Alejandra Frausto Guerrero managed to score a phased victory in her fight for justice last November: French fashion brand Isabel Marant sent a letter of apology to the Mexican Minister of Culture: Should the house of Isabel Marant, and then its founder, show a lack of respect for the Purépecha community or Mexico They have shown, as stated in the letter, that they are offering our “sincerest apologies”. Among other things, it was a woolen coat, decorated with clear, original patterns of the ethnic group living in the state of Michoacan.
Since being hired by the pragmatic left-wing president of Mexico Obrador in 2018, Frausto Guerrero has challenged world fashion chains, including Michael Kors, Carolina Herrera and Mango, with letters to be more considerate when designing their mass-produced goods when dealing with floral patterns. Or geometric shapes based on the cultural products of one or more of Mexico’s many indigenous groups.

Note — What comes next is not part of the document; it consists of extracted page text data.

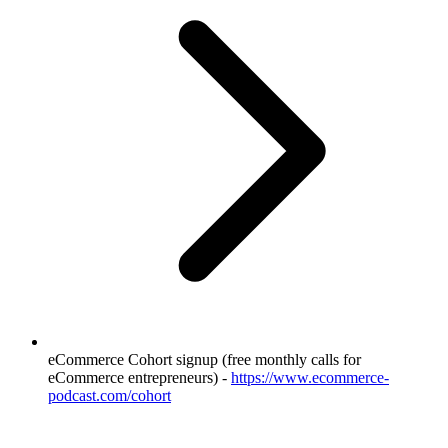
eCommerce Cohort signup (free monthly calls for
eCommerce entrepreneurs) -
https://www.ecommerce-
podcast.com/cohort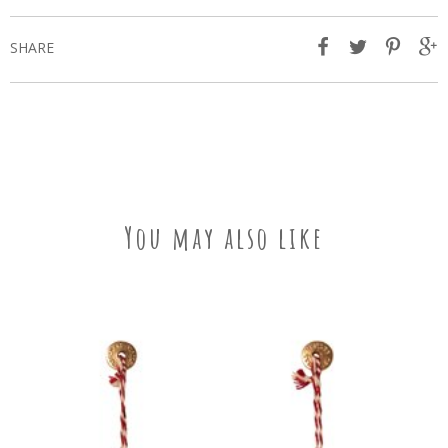
SHARE
You may also like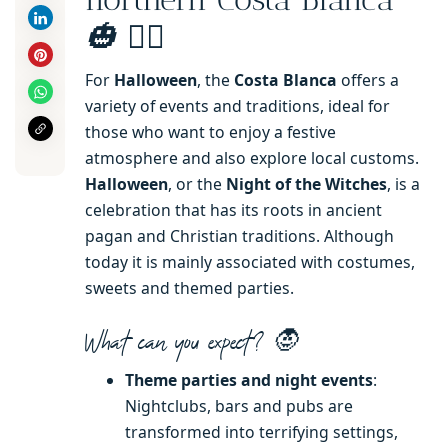
🧙‍♂️
🎃
For
Halloween
, the
Costa Blanca
offers a
variety of events and traditions, ideal for
those who want to enjoy a festive
atmosphere and also explore local customs.
Halloween
, or the
Night of the Witches
, is a
celebration that has its roots in ancient
pagan and Christian traditions. Although
today it is mainly associated with costumes,
sweets and themed parties.
What can you expect?
🧛
Theme parties and night events
:
Nightclubs, bars and pubs are
transformed into terrifying settings,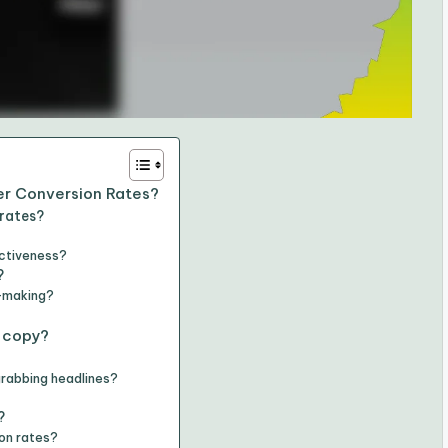
er Conversion Rates?
 rates?
ectiveness?
?
n-making?
 copy?
grabbing headlines?
?
on rates?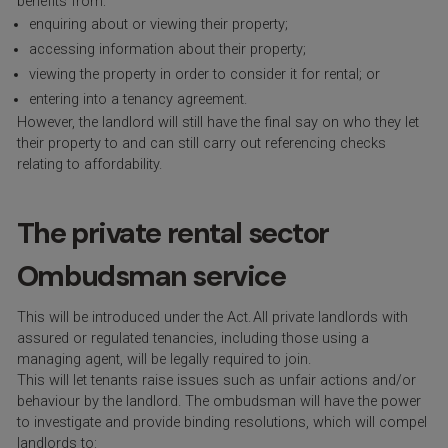
benefits from:
enquiring about or viewing their property;
accessing information about their property;
viewing the property in order to consider it for rental; or
entering into a tenancy agreement.
However, the landlord will still have the final say on who they let
their property to and can still carry out referencing checks
relating to affordability.
The private rental sector
Ombudsman service
This will be introduced under the Act. All private landlords with
assured or regulated tenancies, including those using a
managing agent, will be legally required to join.
This will let tenants raise issues such as unfair actions and/or
behaviour by the landlord. The ombudsman will have the power
to investigate and provide binding resolutions, which will compel
landlords to: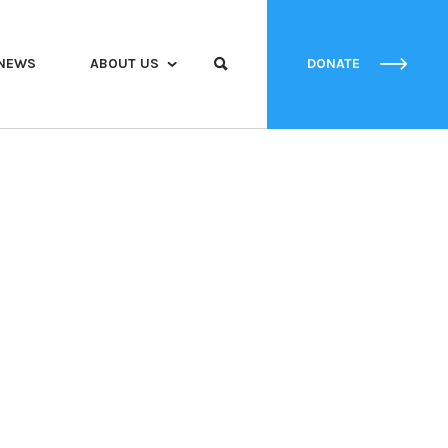
NEWS
ABOUT US
DONATE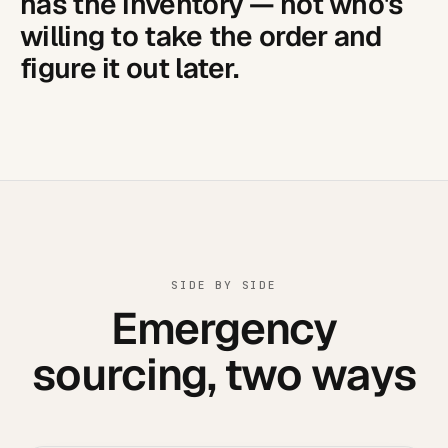
has the inventory — not who's
willing to take the order and
figure it out later.
SIDE BY SIDE
Emergency
sourcing, two ways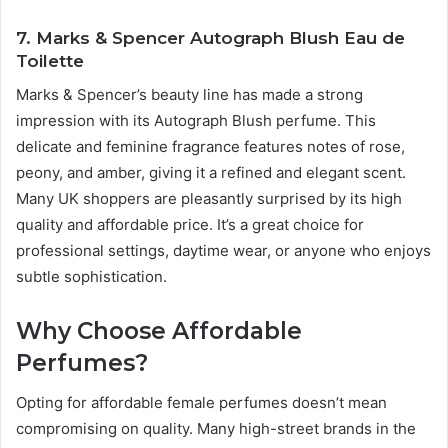
7. Marks & Spencer Autograph Blush Eau de
Toilette
Marks & Spencer’s beauty line has made a strong
impression with its Autograph Blush perfume. This
delicate and feminine fragrance features notes of rose,
peony, and amber, giving it a refined and elegant scent.
Many UK shoppers are pleasantly surprised by its high
quality and affordable price. It’s a great choice for
professional settings, daytime wear, or anyone who enjoys
subtle sophistication.
Why Choose Affordable
Perfumes?
Opting for affordable female perfumes doesn’t mean
compromising on quality. Many high-street brands in the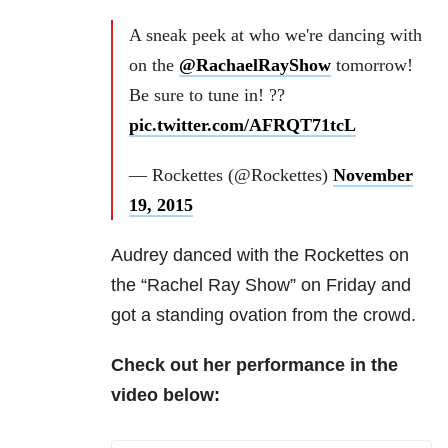
A sneak peek at who we're dancing with
on the
@RachaelRayShow
tomorrow!
Be sure to tune in! ??
pic.twitter.com/AFRQT71tcL
— Rockettes (@Rockettes)
November
19, 2015
Audrey danced with the Rockettes on
the “Rachel Ray Show” on Friday and
got a standing ovation from the crowd.
Check out her performance in the
video below:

Now Frausto Guerrero has once again written an armored letter, this time to the Spanish Zara series, also known and popular in Germany, as well as the American brands Anthropologie and Patowl. As examples of the unwanted use and customization of Aboriginal styles, she mentioned in her post, among other things, a mid-length Zara dress and belt embroidered with so-called Huipil flowers, but also embroidered shorts and shirts printed with elements of the Mixtec and Zapotec cultures.
In the message That was sent on May 13thOn Friday, her ministry said, Frausto Guerrero is calling for a public statement by the three companies to seize the “common property” of various indigenous peoples and proposals to compensate them. Fraustow advocates fair trade and equal treatment of original innovators, entrepreneurs and designers.
So it’s not just about the moral claim to prevent cultural appropriation for the purpose of marketing inexpensive costumes or expensive designer pieces, it’s also about money: Mexican authors of floral patterns and stripes, which are often handcrafted, must be involved in the international indigenous arts business. . For example, the traditional Huipils family of politicians and attorneys, woven by women in Colorado and Oaxaca in a hip loom, reflects ancestral symbols, “relating to the environment, history, and cosmic vision of society.” It takes at least a month to produce these patterns.
Designed by Mixe personnel from Santa Maria Tlahawitultepec, also in the state of Oaxaca, and identified by Frausto Guerrero on Anthropologie shorts, are “a manifestation of their identity, their history and their relationship to the environment” and symbolize, for example, mountains, water or paths. “They are the product of the creativity of this people, which they pass on from generation to generation; their bearers wear them with pride, as the deepest expression of their culture.”
Frausto Guerrero wants to make these stories visible and invoke relevant UN resolutions on the protection of cultural rights and inheritors. For them, it is a matter of “moral considerations,” insisting on “protecting the rights of indigenous peoples” and discussing it publicly, she writes. Its messages are “part of the measures taken by the Mexican Ministry of Culture to protect the cultural heritage of indigenous communities in order to prevent national and transnational corporations from stealing elements of their identity”.
So far there has been no reaction from Zara, Anthropology, or Patol.